**The problem**
Carry on the personal piece about staying in love, starting right after its last sentence.

**Text**
---

How do you stay in love?
How do you stay in love with someone that’s clingy to society’s ways and how things should and shouldn’t be done?
Why am I so accepting ?
Why am I so accepting to the beautiful things that people can offer this world yet they don’t say a word about one thing, or at least that’s what it seems like when there’s too much stupidity covering the brains.
Why am I here ?
Why am I here?
A: To make a better world with lyrics that’ll be top ground shaking to ignore. Impacting people by people, nation by nation, uniting the human race to bring them back to reality: times have changed, yes we adapt, but we don’t leave another fellow air breather behind just because were always rushing to get to the “next best thing”
I’ve been down for some time now, yet deep down inside, there’s a small luminous picture of my future in a small black box, showing images I’ve never seen before. Yet I’m the main person being shown, continuously.
There’s a love I have for him, but I’m starting to see that it’s not being reciprocated as much, and yes, it bothers me. To the fucking core.
Cuddled dreams that are my own, burst into nightmarish flames when my body feels as though the love that should be saved for me, is being given to someone else.
I’m ungenerous with my heart, and although strangers that walk the street at night, give out more effort than he does sometimes, I still nix them off as if they’re a pack of fleas, because constant memories that were made flash into the back of my retinas, playing them over and over again, right on the stranger’s face when they ask or whisper “you got a man? Slide your number this way, damn, that’s a fat ass right there.” All I can see are dimples that replace the negativity, and a smile that melts me to the pavement of which I will land my very next step in, a voice that I’m too familiarized with, hands that I yearn to feel on my shoulders and face, a back that I want to take care of and heat that I want to add to while I sleep.

---

**Dataset extract**
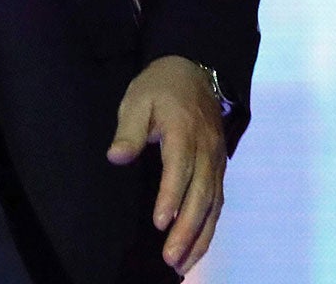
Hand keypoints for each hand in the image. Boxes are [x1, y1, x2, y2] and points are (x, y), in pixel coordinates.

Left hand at [106, 54, 227, 274]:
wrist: (193, 71)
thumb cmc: (160, 87)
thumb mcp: (138, 99)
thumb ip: (129, 129)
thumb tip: (116, 157)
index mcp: (183, 131)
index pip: (179, 169)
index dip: (170, 198)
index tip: (159, 223)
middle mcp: (205, 150)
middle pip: (200, 195)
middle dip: (186, 229)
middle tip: (169, 257)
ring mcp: (216, 161)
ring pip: (212, 205)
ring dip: (200, 236)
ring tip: (182, 264)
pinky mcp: (219, 168)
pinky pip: (218, 202)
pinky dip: (209, 228)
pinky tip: (196, 247)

---

**Answer space**
I wonder if it’s the same for them with me. I cry at night. Holding my pillow, wrapping my thighs around it, imagining, hoping, that it’ll turn into him at any given moment.
Still, and yet, blocked, in many aspects.
There’s a gap. There’s an emptiness. It’s not being filled. So many factors that add up to what makes me, me.
I don’t feel like me.
I’m not as happy as I want to be, but I suppose it’s because I haven’t reached my greatest peak of my mounted yet.
I’ve been setting up my days to have them organized just so I can have a free day to run away to the nearest exit that’ll say “Waterfall up ahead” i want to feel a heavy weight, heavier than the burdens that i carry, that’ll wash away, and make me laugh at myself for taking life so serious.
I want to have fun.
I want to be happy.
I want love.
I want to be loved.
I want a hug that allows me to place my hands on broad shoulders that’ll signify that I’m here and I’ll always be.
I want to feel again. It feels like I’m growing farther and farther from my body and closer to a black hole.
I have faith in myself and my good will that the love and happiness that isn’t being reciprocated the way i need it to be, will be shown through my work and experience of hard times.
It’ll make me stronger, and it’ll grow within me and my empathy 1,000,000,000 times over.
I’ll get my dream.
To be as naturally high as the clouds in the sky appear. Maybe higher than that.
Just you wait.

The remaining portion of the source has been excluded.